Similarities to Lord of the Flies, Showtime’s Yellowjackets, and cult adherences start coming into view as brutal acts like the burn of accidentally spilled coffee being met with “suitable revenge,” a justification for violent retaliation. These disciplinary measures grow and intensify over the course of the summer. Unlike Lord of the Flies, there is no moral compass for the violence that comes to pass. The closest we get is from PJ (Henri Gillespi), who has an outburst after hearing about the girl’s punishment techniques. His outrage is justified and leaves the girls to the sweet sting of their new rules that eventually leads to the inevitable.
Following the story closely results in a brilliant treat at the end. Clues exist in the narrative from the start, but you’re so engaged with the girls’ behavior you don’t recognize what has happened until Willow does in the film’s final seconds. It’s a cool twist I didn’t see coming from a solidly thought-out story.
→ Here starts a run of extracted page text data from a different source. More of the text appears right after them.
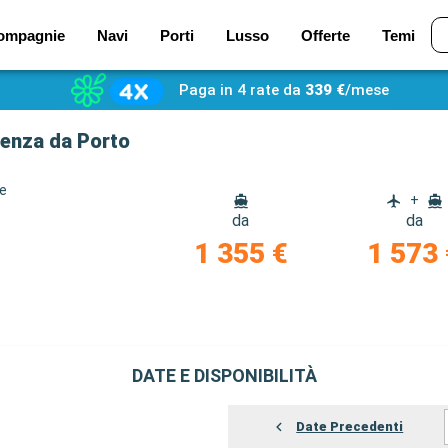
ompagnie
Navi
Porti
Lusso
Offerte
Temi
Paga in 4 rate da
339 €
/mese
tenza da Porto
ze
+
da
da
1 355 €
1 573 
DATE E DISPONIBILITÀ
Date Precedenti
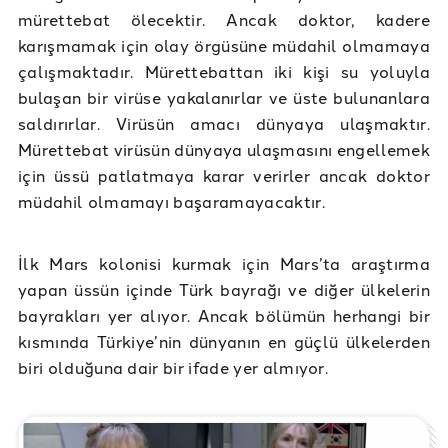
mürettebat ölecektir. Ancak doktor, kadere
karışmamak için olay örgüsüne müdahil olmamaya
çalışmaktadır. Mürettebattan iki kişi su yoluyla
bulaşan bir virüse yakalanırlar ve üste bulunanlara
saldırırlar. Virüsün amacı dünyaya ulaşmaktır.
Mürettebat virüsün dünyaya ulaşmasını engellemek
için üssü patlatmaya karar verirler ancak doktor
müdahil olmamayı başaramayacaktır.
İlk Mars kolonisi kurmak için Mars’ta araştırma
yapan üssün içinde Türk bayrağı ve diğer ülkelerin
bayrakları yer alıyor. Ancak bölümün herhangi bir
kısmında Türkiye’nin dünyanın en güçlü ülkelerden
biri olduğuna dair bir ifade yer almıyor.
I also found a lot of wonderfully written dialogue in the script by Fast and cowriter Emmett Roiko, though it may not always be delivered to its best potential. Lines are often read instead of felt, which may be the film’s most daunting obstacle. I’d encourage viewers to remember Honeycomb was put together on a shoestring budget, and the actors and actresses are still learning.
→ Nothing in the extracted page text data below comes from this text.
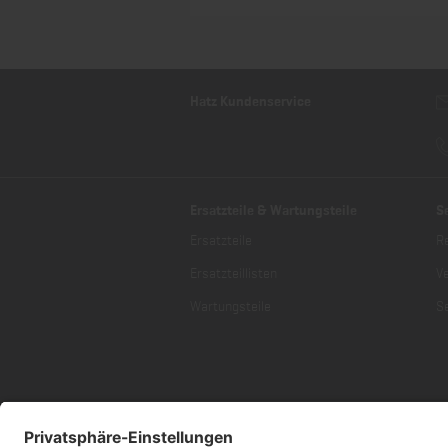
Hatz Kundenservice
Ersatzteile & Wartungsteile
S
Ersatzteile
R
Ersatzteillisten
V
Wartungsteile
Se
Fast also gives the viewer a lot to consume visually, which—along with a good story—helps move the film along. There are animations, beautifully captured moments of cinematography, and those lingering shots on a character who isn’t the source of action in a scene but provides necessary story elements in the film. The work is focused and uncompromising as we watch these girls turn their backs on the path society has chosen for them in an attempt to give their life purpose, finding it may not be in the hills either.
There are a plethora of nods to cinema and its pioneers throughout Honeycomb. Jump cuts reminiscent of Godard are used in an early scene to show the tedious doldrums of a small-town girl working at an ice-cream stand. Simultaneously, the Gerwig-like dialogue about milk-artistry in a coffee shop helps aid Willow’s manipulative coercion to see her life as rudimentary and join her on the hillside. Other references to Picnic at Hanging Rock, Daisies, and Midsommar are also felt through its beautifully beguiling environment and situations.
Honeycomb is by no means perfect. There are noticeable continuity errors, occasional audio distortions, and a strange transition to a partial documentary format that doesn’t exist from the start. Nitpicks, for the most part. Regardless, there’s a lot to like about this diamond in the rough. This is a proper do-it-yourself indie film debut, and these hindrances do not outweigh the good points of Honeycomb. I will certainly be keeping an eye on what is likely to be an incredible career for the young filmmaker.
Honeycomb is playing as part of the Slamdance Film Festival beginning today and will be available through February 6. Tickets for the festival, including access to over one hundred films (features and shorts), are only ten dollars.